During the semester, a couple of Silicon Valley lawyers came to talk to one of his law school classes. As we’ve seen, many American tech companies have large operations in Europe, often to take advantage of low corporate tax rates.

During Max’s class, these lawyers laughed about Europe’s privacy rules. They did not take them seriously. Why? Because even if a company broke the law, these lawyers said, the penalties for bad behavior were so small that they really didn’t mean much.

Now looking back at what happened further down the line, what these lawyers said must go down as one of the most idiotic things to say to a bunch of law students. And that is particularly true for what Max Schrems did next.

Like many students, Max was not sure what to write about for one of his college papers. So, based on what he had heard the Silicon Valley lawyers say, he decided to write about how Facebook dealt with European privacy rules. Why Facebook? Mostly because at the time, it was gaining traction in Europe after becoming popular in the U.S. And, it was the first name that came to him.

So what did Max do? First, he sent a request to Facebook’s operations in Ireland — the company’s office that have official control of the data on its non-American users. He asked them for all of the data that Facebook had collected on him since he signed up in 2008.

Within a month, he heard back from Facebook. And, more important, Facebook sent him a C.D. that contained more than 1,200 pages of information — from his friend requests to what he had written on other people’s Facebook walls.

You can see some of the redacted information in this picture of Max.

Max Schrems with the redacted information that he received from Facebook

Now, most of us would have stopped there. But Max didn’t. Instead, he was shocked that Facebook had held onto digital information, including some very personal online messages, that he had deleted from the social network.

Under European law, this is not allowed. So, like any soon-to-be lawyer, Max filed a number of legal complaints in 2011 with the Irish privacy regulator against Facebook.

Remember this place?

It’s the Irish privacy regulator, sat above the local supermarket.

The main office of Ireland’s Data Protection Commissioner

On the back of Max’s complaints, Ireland’s privacy regulator eventually conducted an audit over how Facebook handled the online personal information of its non-American users. And while Max and other privacy advocates said the review did not go far enough, Facebook eventually agreed to make a number of changes to how it handled people’s data.

That included how long Facebook held onto some of people’s digital information.

It is worth stopping here for a minute.

Here we have a 24-year-old Austrian student taking on what would soon become one of the largest technology companies in the world. Max used European privacy rules to gain access to his digital information. He then brought legal complaints against Facebook to a European privacy regulator. And after a lot of legal wrangling, Facebook changed some of its ways.

It would be an example of things to come.

We must now fast forward to 2013 when Edward Snowden, the former contractor for the National Security Agency, or N.S.A., enters the story.

Edward Snowden, a former contractor for the N.S.A., published details about a number of clandestine programs run by U.S. intelligence agencies.

Now, Snowden deserves a lecture all to himself. So I will just focus on how his revelations about the N.S.A.’s alleged surveillance activities relate to Europe’s push to become a global internet watchdog.

Among his many revelations, Snowden claimed that American intelligence agencies had used a program called Prism to gain access to Europeans’ personal information held by Facebook.

I must also say here that Facebook denies these allegations. And the U.S. government has never officially confirmed that it has the surveillance programs that Snowden made public.

▶ _Record set_:
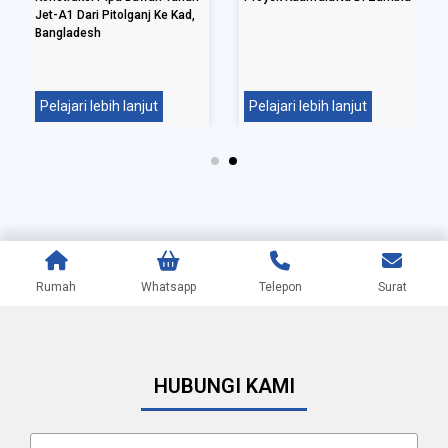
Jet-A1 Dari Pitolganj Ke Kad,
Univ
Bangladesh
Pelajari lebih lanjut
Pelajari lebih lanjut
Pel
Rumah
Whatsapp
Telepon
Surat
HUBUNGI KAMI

▶ _Task to carry out_:
Could you write what comes next in the account of Max Schrems and Facebook, picking up after its final sentence? This data plays no part in the work here.

▶ _Output of the exercise_:
But allegations that Europeans’ digital data may have been unlawfully accessed by the N.S.A. was like catnip to Max Schrems.

Soon after Snowden’s revelations were made public, Max filed another complaint with the Irish against Facebook. This time, he accused the company of mishandling Europeans’ online information through their participation in Prism. Facebook denied these accusations.

The basic questions Max was asking was this: How safe is your data held by American tech companies like Facebook and what protections do Europeans have when that data is moved out of Europe?

Most American tech companies shift people’s digital information around a vast network of global servers, many of which are based in the United States. So by filing his complaint against Facebook, Max was questioning whether such practices were safe. And if they weren’t, should Europe do something about it?

Just like in the Costeja-Google case we talked about earlier, Ireland’s judges asked the European Court of Justice — the region’s highest court — to step in at this point to make a ruling because of the potentially global significance of the case.

At stake was whether companies could continue moving digital information between Europe and the United States.

As we have seen, data has become central to our everyday lives.

And any ruling that would limit such so-called cross-border data transfers would likely have a significant impact on thousands of businesses. Let alone how you and I use digital services.

So this takes us to October of last year.

In their legal decision, Europe’s judges ruled that Europeans’ data was not fully protected when sent to the United States.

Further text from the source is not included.